It’s Native Women’s Equal Pay Day. We Can’t ‘Build Back Better’ Without Addressing the Pervasive, Painful Wage Disparities that Harm Native Women, Families and Communities
Lisa Lederer, 202/371-1996
“Today serves as a painful reminder of the appalling wage discrimination Native women continue to face and the ways in which this turns into a wealth and opportunity gap for Native communities. In the United States today, a Native woman is paid just 60 cents on average for every dollar paid to a white man. The wage gap is even more harmful for Native moms, who are paid just 50 cents for every dollar paid to white dads. This gap forces many families into poverty and makes it harder for Native women to afford the food, housing, education, child care and health care their families need.

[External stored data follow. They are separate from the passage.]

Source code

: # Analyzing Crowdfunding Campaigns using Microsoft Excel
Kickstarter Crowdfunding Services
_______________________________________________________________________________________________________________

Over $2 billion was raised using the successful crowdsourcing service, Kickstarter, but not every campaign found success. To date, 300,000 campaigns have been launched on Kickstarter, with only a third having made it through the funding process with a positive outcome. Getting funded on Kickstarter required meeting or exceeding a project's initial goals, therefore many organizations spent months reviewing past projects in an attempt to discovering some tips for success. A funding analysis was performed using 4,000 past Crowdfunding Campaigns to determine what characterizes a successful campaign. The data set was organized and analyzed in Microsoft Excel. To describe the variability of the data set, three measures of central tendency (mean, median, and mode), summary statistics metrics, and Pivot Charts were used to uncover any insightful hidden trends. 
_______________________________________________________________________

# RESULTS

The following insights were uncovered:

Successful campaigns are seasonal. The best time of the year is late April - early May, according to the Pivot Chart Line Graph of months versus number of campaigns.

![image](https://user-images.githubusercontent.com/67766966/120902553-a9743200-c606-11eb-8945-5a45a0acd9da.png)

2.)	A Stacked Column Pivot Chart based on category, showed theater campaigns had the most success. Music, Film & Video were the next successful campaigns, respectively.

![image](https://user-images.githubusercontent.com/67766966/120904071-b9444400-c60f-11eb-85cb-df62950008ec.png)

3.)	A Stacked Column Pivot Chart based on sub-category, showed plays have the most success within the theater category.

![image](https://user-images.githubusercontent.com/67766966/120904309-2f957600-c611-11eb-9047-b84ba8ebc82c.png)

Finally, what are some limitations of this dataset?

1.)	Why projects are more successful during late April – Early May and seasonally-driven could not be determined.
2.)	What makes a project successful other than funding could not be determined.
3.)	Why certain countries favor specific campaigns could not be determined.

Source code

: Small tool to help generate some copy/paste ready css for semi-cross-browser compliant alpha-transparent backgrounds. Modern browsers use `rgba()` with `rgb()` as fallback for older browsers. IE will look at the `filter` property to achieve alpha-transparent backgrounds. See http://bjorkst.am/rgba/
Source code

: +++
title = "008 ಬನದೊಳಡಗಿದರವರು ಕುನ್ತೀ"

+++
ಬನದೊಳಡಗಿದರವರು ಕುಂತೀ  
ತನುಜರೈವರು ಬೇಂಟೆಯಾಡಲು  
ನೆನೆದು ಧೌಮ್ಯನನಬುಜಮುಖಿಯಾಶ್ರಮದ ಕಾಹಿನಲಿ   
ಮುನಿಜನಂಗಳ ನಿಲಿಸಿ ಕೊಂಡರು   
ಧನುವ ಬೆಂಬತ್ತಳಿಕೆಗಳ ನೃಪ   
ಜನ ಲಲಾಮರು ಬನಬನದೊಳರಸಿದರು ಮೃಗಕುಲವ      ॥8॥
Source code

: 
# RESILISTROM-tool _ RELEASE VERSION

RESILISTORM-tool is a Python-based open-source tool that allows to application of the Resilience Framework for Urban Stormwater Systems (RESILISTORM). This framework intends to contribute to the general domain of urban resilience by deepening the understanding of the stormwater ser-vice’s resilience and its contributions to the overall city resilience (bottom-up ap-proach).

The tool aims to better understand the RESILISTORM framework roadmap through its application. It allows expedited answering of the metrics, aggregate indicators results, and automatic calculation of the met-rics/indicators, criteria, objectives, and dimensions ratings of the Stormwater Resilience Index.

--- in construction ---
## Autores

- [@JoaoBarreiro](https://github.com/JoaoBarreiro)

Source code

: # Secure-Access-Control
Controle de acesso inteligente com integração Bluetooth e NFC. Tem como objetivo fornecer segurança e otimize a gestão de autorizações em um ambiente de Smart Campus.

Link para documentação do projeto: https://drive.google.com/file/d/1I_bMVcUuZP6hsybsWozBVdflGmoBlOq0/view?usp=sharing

“The wage gap means Native women have fewer resources to weather the storm of the pandemic, which is having devastating and outsized health and economic impacts on Native communities. We cannot have a just recovery unless we address the disparities that harm Native women and dismantle the structural racism and misogyny that drive them. To help close the wage gap, the U.S. Senate must join the U.S. House in passing the Paycheck Fairness Act to strengthen penalties for wage discrimination and promote pay transparency. Congress must also raise the minimum wage to $15 and build the care infrastructure working moms need to thrive, including universal child care, paid family and medical leave, and a permanently expanded Child Tax Credit.
“No one should ever be shortchanged on her paycheck due to her gender or race. We will continue to fight until we build an economy of shared prosperity that works for all of us.”